Thinking about songs, I asked myself … if the average 3-minute length has any reason for existence beyond the fact that that’s what could fit on the available piece of vinyl back in the day.

[…]

What kinds of fantastic and exciting new forms could emerge? Novels that never end? Albums that are essentially one track? (I think Prince and Eno both have tried this.) Pay-as-you-go blog posts? Songs that are like audiobooks, with hundreds of stanzas that take four hours to take in? Short-form TV series, with shows under 20 minutes in length? Videogames that tap into the data you generate, so that they tailor themselves to your likes and dislikes? Or maybe they will feature you as the protagonist, based on the cloud of data you trail and leave behind?

David Byrne envisions a world where content dictates form, not the other way around. Also see Byrne on how creativity works and how to be an educated consumer of infographics.  (via explore-blog)

This quote excites me, not just because it paints a fascinating future for content, but because some of this is already emerging. Mike Oldfield’s Music of the Spheres – a one track album, despite what the track listing says – came out in 2008. Geek and Sundry – a Youtube channel that’s employing significant actors like Wil Wheaton and Felicia Day – have recently started releasing episodes of Caper, a ten minute episodic Youtube show.
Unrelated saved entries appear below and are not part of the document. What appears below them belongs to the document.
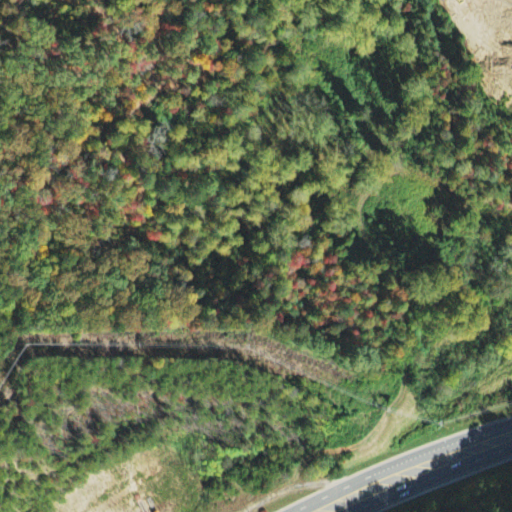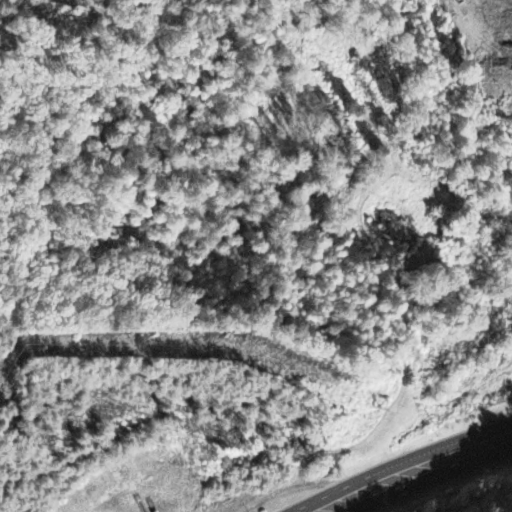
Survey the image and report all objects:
road: (471, 449)
road: (375, 487)
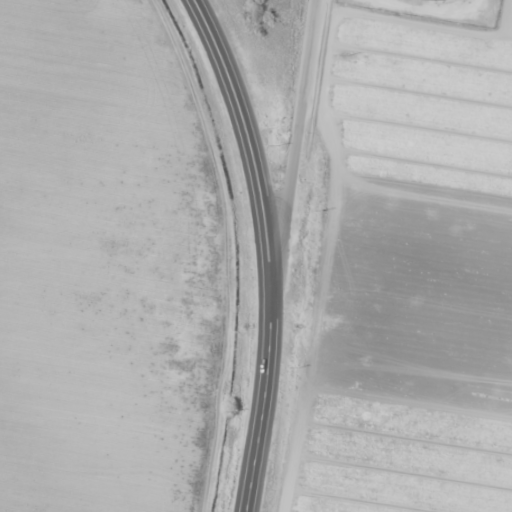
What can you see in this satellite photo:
building: (439, 1)
road: (293, 146)
road: (264, 250)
Cory Doctorow (writing Makers) and John Scalzi (writing The Human Division) have both released stories in episodes in exactly the way Byrne mentions, where the books were/will be later published as full novels.

Now that the internet gives us access to the long tail of content (and gives content producers access to the long tail of audiences), far more of these ‘niche’ content styles are finding customers with the cash to sustain their craft, rather than suiting their craft to ‘standard’ consumption styles. (Though it’s worth contrasting this with an increasing amount of clickbait).

There’s also an increasing number of people trialing new content styles like transmedia (content that extends across a range of media types that each support the story/idea in different ways) – and demolishing the expectations associated with specific platforms as they go. Pieces like Ingress defy definition. It is in many ways a game, but it combines with Niantic Project as a written story and a collection of short film pieces, all of which integrate across the world and have been developing over almost 18 months.

These fictions and fantasies come together as very real proof that a future where content dictates form isn’t far off. For some major creators, it’s already here.